▸ What you are asked to do
Show each line of the rows below that contains the word "Campus", treating uppercase and lowercase letters as different.

[Stored dataset items]
──────

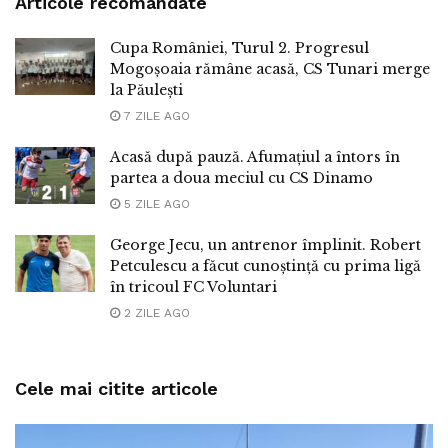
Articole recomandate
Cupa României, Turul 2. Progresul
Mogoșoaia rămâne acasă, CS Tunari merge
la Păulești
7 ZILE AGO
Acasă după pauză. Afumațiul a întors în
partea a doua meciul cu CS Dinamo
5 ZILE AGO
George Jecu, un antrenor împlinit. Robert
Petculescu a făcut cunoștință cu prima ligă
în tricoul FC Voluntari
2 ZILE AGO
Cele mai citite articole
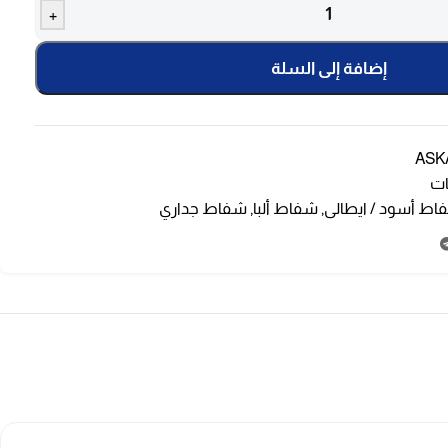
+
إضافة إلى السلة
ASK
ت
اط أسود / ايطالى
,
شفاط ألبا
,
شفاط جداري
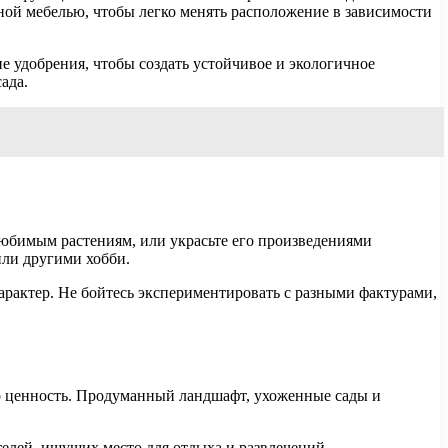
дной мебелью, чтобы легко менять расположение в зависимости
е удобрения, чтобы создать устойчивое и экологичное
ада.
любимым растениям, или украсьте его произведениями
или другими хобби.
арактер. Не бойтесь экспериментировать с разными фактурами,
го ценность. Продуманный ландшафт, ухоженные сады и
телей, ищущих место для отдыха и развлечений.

──────

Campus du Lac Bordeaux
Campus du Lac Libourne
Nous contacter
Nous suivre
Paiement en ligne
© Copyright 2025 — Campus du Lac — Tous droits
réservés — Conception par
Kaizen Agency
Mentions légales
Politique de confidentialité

──────

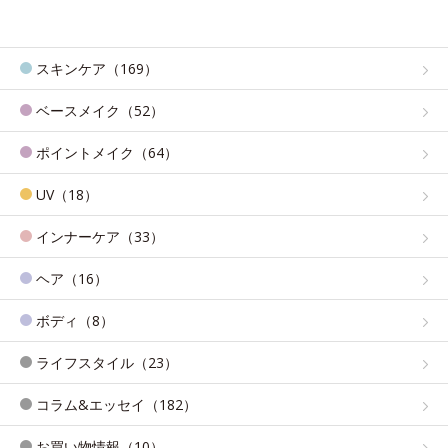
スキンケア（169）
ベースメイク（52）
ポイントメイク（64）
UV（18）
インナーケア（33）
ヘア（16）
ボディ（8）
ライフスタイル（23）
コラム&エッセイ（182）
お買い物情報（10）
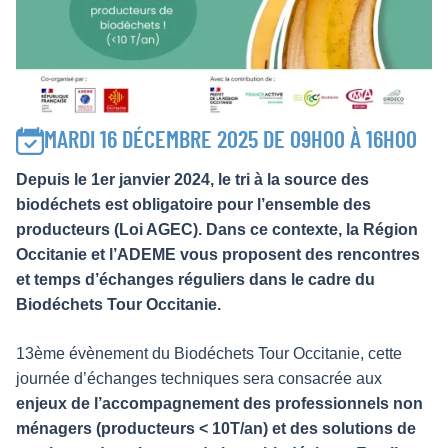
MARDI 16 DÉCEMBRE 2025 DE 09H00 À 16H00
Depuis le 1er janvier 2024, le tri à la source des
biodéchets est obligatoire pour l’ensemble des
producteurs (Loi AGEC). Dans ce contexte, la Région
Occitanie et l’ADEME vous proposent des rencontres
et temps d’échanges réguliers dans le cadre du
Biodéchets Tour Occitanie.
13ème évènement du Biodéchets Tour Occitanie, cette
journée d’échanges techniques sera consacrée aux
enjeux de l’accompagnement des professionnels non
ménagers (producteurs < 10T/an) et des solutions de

──────

▸ Exercise response
Campus du Lac Bordeaux
Campus du Lac Libourne
© Copyright 2025 — Campus du Lac — Tous droits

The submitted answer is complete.